● Using the information:
A - Answer these questions from the forum thread:
(i) What does the first post suggest doing if sitting him down to talk would be too awkward?
(ii) How long does QUEEN B say she and DH have been together?
(iii) According to QUEEN B, what do her attempts to talk with him about this always result in?
B - Extend the forum thread from its final sentence.

● Extracted text:

He obviously loves you and as you said, he wants a baby as much as you do.. but like the girls have all said here.. maybe he has a different way of seeing your journey and ultimately a different way of dealing with it. Let's be honest, men call women emotional and irrational -the menfolk should take a long hard look in the mirror at their own strange ways 

Also you need to remember that you [and this comes from my own experience] may not realise that you yourself are acting 'out of sorts' due to all of this and so he not only has his own emotional self to deal with, but yours, too. You may not be your 'normal' self at the moment, either. Hormones have a lot to answer for!

Hope you both manage to sort it all out, bute  Sit him down and tell him all that you have shared here or if that's too awkward, write it all down and ask him to read it and to think about his reply before he offers it.

Xx


----------



## QUEEN B (Leighsa) (Sep 12, 2008)

Hi Serenfach. Thank you for all you thoughts. To answer your questions with honesty my and DH have been together almost 7 years and the lack of sex has always been an issue/topic/arguments. He can go weeks without it whereas i cant, lol. i'd have it everyday if i could, when  i do sit him down and try to have a heart to heart with about the relationship & sex he just fires up. I do understand it takes 2 to tango, and i have said this to me so that he does not think that i am throwing accusations. Its like if i do try ya know when we are in bed he is quite happy to take whats offered to him but when it comes to him pleasing me its like there is no interest there or half heartedly..... I have tried to talk about this with him on many occasions being careful how i ut it too him not to offend him but it always results in arguments and not speaking.

Stored data entries:

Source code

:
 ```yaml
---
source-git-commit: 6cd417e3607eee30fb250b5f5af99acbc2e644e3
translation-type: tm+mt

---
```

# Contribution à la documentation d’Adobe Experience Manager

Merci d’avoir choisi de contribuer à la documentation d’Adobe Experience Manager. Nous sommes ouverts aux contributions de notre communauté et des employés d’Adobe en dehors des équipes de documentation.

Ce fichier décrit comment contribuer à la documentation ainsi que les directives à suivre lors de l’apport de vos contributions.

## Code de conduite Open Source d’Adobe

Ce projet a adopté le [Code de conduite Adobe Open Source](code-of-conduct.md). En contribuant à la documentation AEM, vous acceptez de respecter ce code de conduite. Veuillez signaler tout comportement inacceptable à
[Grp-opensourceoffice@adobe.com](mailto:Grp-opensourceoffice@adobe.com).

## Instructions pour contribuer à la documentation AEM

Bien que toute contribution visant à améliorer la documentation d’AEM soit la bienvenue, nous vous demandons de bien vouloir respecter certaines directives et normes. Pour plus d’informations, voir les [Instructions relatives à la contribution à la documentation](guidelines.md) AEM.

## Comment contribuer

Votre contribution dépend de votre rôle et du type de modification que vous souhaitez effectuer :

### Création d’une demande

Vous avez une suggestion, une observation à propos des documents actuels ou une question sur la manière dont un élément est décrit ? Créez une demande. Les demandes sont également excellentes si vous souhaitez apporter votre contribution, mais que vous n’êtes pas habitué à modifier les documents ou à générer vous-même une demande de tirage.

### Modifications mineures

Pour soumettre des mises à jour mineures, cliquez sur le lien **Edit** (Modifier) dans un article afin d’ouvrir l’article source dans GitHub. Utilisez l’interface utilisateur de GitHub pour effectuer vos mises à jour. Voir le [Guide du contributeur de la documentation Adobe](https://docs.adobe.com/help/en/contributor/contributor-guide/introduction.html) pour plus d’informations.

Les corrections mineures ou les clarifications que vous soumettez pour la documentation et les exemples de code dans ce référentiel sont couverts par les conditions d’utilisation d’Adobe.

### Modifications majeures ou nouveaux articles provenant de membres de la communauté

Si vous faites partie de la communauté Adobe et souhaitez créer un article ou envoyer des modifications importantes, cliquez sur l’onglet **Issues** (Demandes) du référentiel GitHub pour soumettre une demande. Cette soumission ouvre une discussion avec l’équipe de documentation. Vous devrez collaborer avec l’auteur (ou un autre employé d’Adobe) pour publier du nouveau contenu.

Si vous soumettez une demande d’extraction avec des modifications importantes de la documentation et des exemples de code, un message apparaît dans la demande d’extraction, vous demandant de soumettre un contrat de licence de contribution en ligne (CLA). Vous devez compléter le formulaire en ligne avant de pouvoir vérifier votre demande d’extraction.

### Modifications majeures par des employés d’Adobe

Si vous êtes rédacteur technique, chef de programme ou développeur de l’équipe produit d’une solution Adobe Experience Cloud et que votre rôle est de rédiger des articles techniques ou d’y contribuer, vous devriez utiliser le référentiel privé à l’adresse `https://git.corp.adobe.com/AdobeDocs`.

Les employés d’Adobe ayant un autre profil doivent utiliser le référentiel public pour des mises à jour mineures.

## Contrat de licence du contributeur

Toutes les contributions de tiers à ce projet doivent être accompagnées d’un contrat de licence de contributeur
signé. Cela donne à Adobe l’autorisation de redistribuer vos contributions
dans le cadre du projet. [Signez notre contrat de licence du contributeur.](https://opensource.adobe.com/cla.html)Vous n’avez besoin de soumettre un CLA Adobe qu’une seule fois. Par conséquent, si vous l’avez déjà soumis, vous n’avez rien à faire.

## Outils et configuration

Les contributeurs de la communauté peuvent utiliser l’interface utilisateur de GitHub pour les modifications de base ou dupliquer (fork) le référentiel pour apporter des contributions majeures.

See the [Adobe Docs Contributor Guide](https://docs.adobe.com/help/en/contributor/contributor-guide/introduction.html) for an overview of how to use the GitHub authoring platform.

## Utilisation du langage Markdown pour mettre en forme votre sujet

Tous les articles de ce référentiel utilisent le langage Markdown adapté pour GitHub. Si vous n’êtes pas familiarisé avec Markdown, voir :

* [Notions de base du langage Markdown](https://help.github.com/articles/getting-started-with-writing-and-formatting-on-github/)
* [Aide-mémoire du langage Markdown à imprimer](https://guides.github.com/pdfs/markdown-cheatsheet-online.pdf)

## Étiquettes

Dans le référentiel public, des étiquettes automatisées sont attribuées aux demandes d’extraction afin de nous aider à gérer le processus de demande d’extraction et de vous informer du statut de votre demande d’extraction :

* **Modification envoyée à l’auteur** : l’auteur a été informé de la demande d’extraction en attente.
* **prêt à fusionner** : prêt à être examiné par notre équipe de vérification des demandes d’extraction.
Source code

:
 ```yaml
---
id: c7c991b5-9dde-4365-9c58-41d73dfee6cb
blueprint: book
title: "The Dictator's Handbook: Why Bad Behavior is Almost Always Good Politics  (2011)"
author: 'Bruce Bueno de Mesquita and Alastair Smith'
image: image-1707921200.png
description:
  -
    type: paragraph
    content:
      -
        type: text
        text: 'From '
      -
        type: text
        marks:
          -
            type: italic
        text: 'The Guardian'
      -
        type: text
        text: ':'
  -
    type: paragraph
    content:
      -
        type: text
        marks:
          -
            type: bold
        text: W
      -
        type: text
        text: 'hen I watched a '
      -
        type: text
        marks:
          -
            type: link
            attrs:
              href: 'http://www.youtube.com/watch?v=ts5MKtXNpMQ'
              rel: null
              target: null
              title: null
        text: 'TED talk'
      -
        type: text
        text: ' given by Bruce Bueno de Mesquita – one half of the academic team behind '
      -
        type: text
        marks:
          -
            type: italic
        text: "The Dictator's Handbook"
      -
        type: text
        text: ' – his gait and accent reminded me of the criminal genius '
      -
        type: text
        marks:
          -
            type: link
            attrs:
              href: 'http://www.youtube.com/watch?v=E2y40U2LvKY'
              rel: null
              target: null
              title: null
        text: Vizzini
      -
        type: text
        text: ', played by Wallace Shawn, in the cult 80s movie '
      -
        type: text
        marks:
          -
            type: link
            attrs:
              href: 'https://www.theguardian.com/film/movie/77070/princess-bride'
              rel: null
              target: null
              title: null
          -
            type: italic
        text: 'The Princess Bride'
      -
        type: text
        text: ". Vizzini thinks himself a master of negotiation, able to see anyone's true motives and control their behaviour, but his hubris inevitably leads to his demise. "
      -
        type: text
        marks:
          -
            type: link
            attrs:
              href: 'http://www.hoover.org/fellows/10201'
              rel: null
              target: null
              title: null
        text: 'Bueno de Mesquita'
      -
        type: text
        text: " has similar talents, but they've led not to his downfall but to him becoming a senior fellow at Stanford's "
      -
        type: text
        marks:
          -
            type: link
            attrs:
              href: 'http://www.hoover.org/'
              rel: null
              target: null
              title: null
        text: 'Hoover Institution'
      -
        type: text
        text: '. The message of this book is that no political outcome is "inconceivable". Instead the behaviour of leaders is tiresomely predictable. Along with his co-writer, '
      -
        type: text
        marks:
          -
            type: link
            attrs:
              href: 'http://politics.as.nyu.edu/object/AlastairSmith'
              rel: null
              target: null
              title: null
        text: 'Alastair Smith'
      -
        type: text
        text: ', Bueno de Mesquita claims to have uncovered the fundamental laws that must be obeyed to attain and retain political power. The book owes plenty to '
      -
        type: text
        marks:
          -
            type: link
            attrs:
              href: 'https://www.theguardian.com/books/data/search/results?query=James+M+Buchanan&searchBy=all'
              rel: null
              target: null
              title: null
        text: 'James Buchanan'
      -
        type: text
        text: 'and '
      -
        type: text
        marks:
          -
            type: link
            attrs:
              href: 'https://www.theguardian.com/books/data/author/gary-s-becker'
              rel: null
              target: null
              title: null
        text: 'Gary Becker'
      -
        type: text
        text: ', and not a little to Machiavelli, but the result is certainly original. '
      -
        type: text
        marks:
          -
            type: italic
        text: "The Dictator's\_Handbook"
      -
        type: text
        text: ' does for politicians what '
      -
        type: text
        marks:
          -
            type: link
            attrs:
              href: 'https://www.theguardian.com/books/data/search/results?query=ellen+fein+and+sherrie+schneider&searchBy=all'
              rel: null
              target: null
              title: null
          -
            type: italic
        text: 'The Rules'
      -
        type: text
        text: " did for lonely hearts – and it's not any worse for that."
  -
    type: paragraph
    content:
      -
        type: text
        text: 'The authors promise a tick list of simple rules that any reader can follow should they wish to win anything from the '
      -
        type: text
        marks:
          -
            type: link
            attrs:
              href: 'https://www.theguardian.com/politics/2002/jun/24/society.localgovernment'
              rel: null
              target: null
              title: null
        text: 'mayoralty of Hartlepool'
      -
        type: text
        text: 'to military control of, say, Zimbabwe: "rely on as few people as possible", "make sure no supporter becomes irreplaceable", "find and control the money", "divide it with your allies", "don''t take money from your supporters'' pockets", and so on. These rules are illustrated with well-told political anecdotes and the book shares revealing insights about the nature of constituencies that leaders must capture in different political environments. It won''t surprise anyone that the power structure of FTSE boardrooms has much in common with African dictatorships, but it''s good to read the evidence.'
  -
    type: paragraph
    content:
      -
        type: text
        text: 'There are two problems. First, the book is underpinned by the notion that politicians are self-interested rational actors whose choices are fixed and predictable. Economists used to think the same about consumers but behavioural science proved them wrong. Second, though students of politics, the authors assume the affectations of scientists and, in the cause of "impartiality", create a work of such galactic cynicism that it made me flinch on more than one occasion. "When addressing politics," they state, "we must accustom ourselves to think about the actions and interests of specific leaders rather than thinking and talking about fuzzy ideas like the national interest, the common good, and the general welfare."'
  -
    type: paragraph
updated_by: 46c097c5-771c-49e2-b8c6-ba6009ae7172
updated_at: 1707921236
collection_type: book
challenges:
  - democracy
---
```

● Task-by-task outputs:
A -
(i) Write it all down, ask him to read it, and ask him to think about his reply before he offers it.
(ii) Almost 7 years.
(iii) Arguments and not speaking.

B -
In regards to the attention... i perosnally think i give him alot of attention (maybe not enough) i dnt go out with the girls never have, dont go anywhere to be honest my whole life is dedicated to him, i love it that way.... so he shouldnt feel im not giving him the attention...  (I'll try harder to show him the attention)....

I may be acting out of sorts.... but this is why e needs to get involved alot more and understand alot more so that he knows fully the emotion and hurt i and every women go through, i dont mean to sound stubborn but i guess sometimes all i need is an arm around me and a cuddle..... I dont get that.

It was only yesterday that i asked him to come on this site with me and read some of the questions and replies, he said yes but he hasnt as yet, right now he is sat upstairs getting himself drunk.. another thing that i dont like. I dont drink myself and if he drank in moderation i wouldnt mind but he can be sat up there until 6/7 in the morning drinking.... he cant just have a few drinks but will drink right the way through, when he goes out with the boys he will saty out most of the time until 3/4 the following day drinking....

I asked him if he would start taking vitamins to give him healthy sperm prior to ivf, he disaagreed.

I feel as if im doing this all alone.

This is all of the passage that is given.